DOCUMENT EXCERPT —
-*-*-

Installation is clean. The terminals are clearly labelled and the unit has mounting holes on all four corners. In my build it has never given me a problem.
Pros
- Right size for most builds
- Handles smart and standard alternators
- Configurable LiFePO4 profile
- Good thermal management
- Straightforward install
- Solid warranty from Renogy
Things to know
- Needs a proper cable run. Don't undersize it
- Not enough for 400Ah+ systems doing serious overnight use
- Needs ventilation. Don't box it in
Renogy DCC30S: 30A Dual Input DC-DC + MPPT
The DCC30S is a different product to a standard DC-DC charger. It does two jobs at once: it charges your house battery from the alternator when you are driving, and it also acts as the MPPT solar controller for your panels. Your solar connects directly into this unit instead of going to a separate MPPT controller. One device, two charging sources, one set of cables to your battery.
The reason you would choose this over the 40A standard charger is if you want to keep the install simple and are running a moderate solar setup of up to around 360W of panels. Instead of mounting a DC-DC charger and a separate MPPT side by side and wiring both to the battery, you mount one unit and it handles both. The wiring is cleaner and the cost is lower than buying both units separately.
The reason you would choose a standard DC-DC charger plus separate MPPT instead is if you have a large solar array (400W+). The MPPT input on the DCC30S is rated for 30A of solar, which is roughly 360W at 12V. Push beyond that and you are wasting panel capacity. A quality standalone MPPT handles larger arrays better and gives you more flexibility to expand solar later without replacing the whole unit.
The other thing to know: if the DCC30S fails, you lose both alternator and solar charging at the same time. Two separate units means if one fails, the other still works. Worth weighing that up depending on how dependent you are on staying charged.

-*-*-

TASK INPUT —

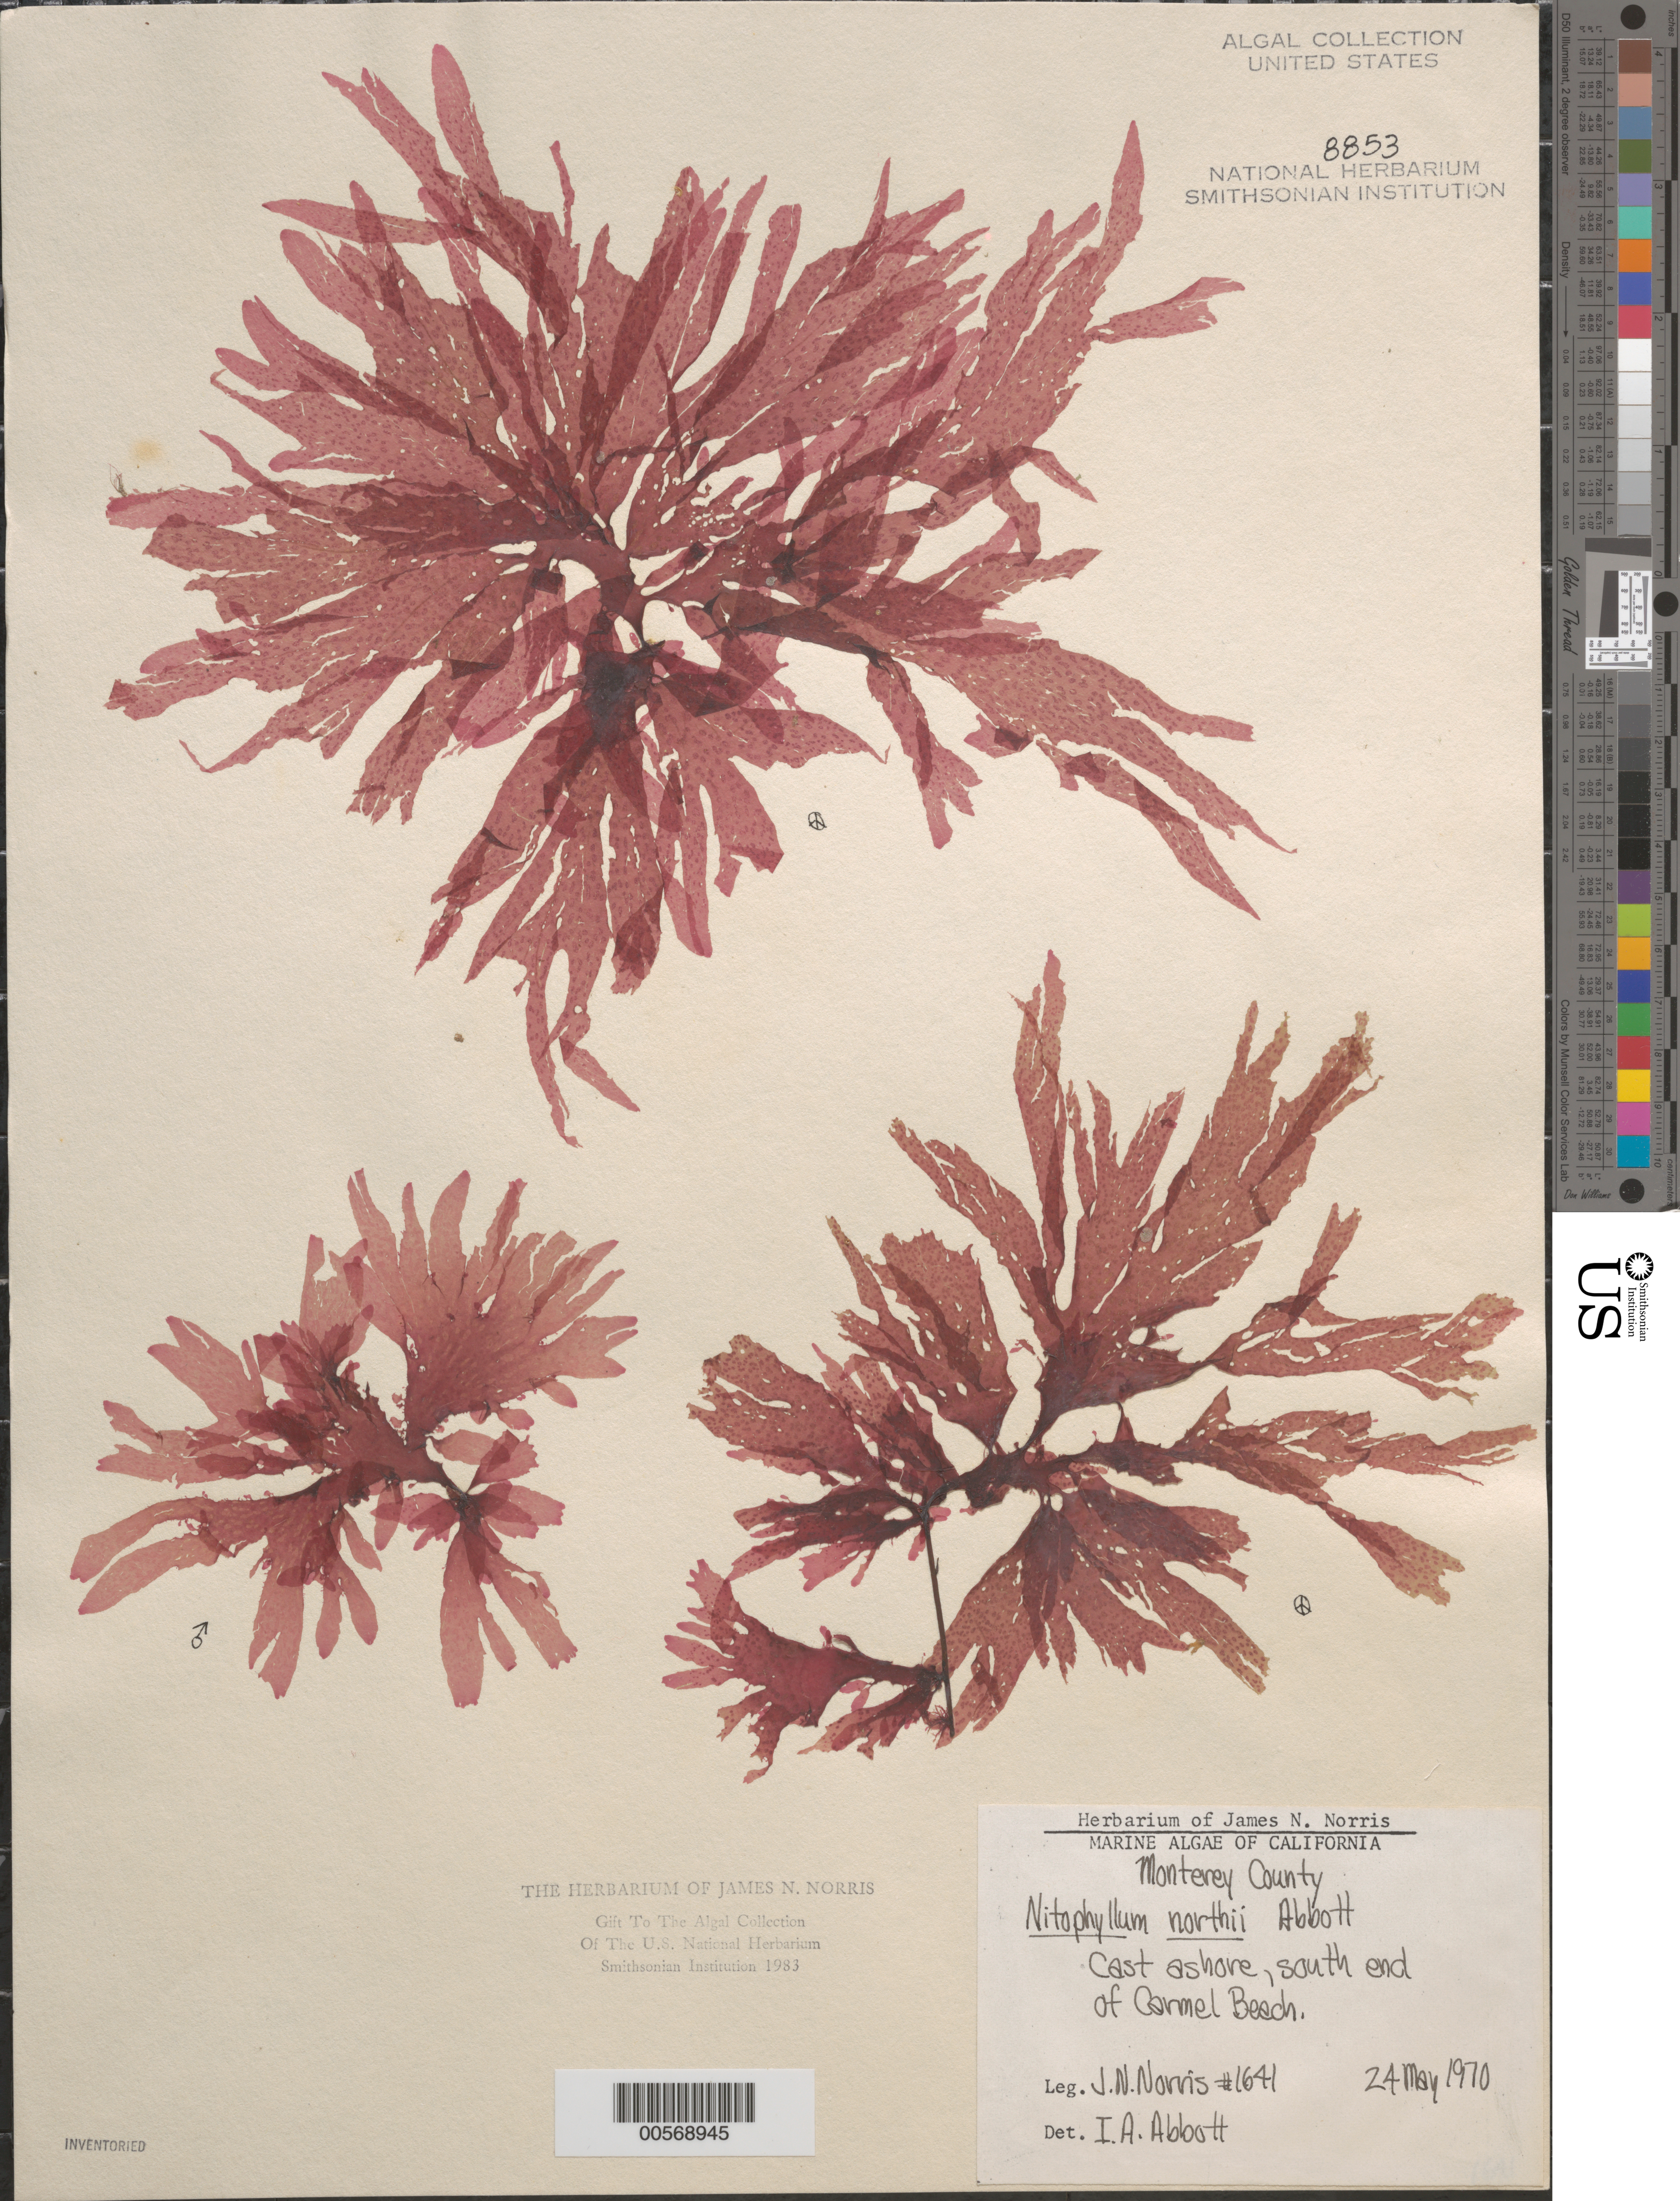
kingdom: Plantae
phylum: Rhodophyta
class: Florideophyceae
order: Ceramiales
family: Delesseriaceae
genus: Nitophyllum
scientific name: Nitophyllum northii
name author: Hollenb. & I.A. Abbott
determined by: Abbott, Isabella A.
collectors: J. N. Norris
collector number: JN-1641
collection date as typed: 24 May 1970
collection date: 1970-05-24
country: United States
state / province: California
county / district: Monterey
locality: Carmel Beach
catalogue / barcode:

-*-*-

REQUIREMENTS —
- a) Write out the part of the charger review that begins at the words "The reason you would choose this" and stops after "both units separately.".
- b) Reproduce the listing from the line containing "name author: Hollenb. & I.A. Abbott" through its end, changing "locality" to "site" and leaving everything else as it stands.
The listing has no connection to the charger review.

SOLUTION LIST —
- a)
The reason you would choose this over the 40A standard charger is if you want to keep the install simple and are running a moderate solar setup of up to around 360W of panels. Instead of mounting a DC-DC charger and a separate MPPT side by side and wiring both to the battery, you mount one unit and it handles both. The wiring is cleaner and the cost is lower than buying both units separately.

- b)
name author: Hollenb. & I.A. Abbott
determined by: Abbott, Isabella A.
collectors: J. N. Norris
collector number: JN-1641
collection date as typed: 24 May 1970
collection date: 1970-05-24
country: United States
state / province: California
county / district: Monterey
site: Carmel Beach
catalogue / barcode:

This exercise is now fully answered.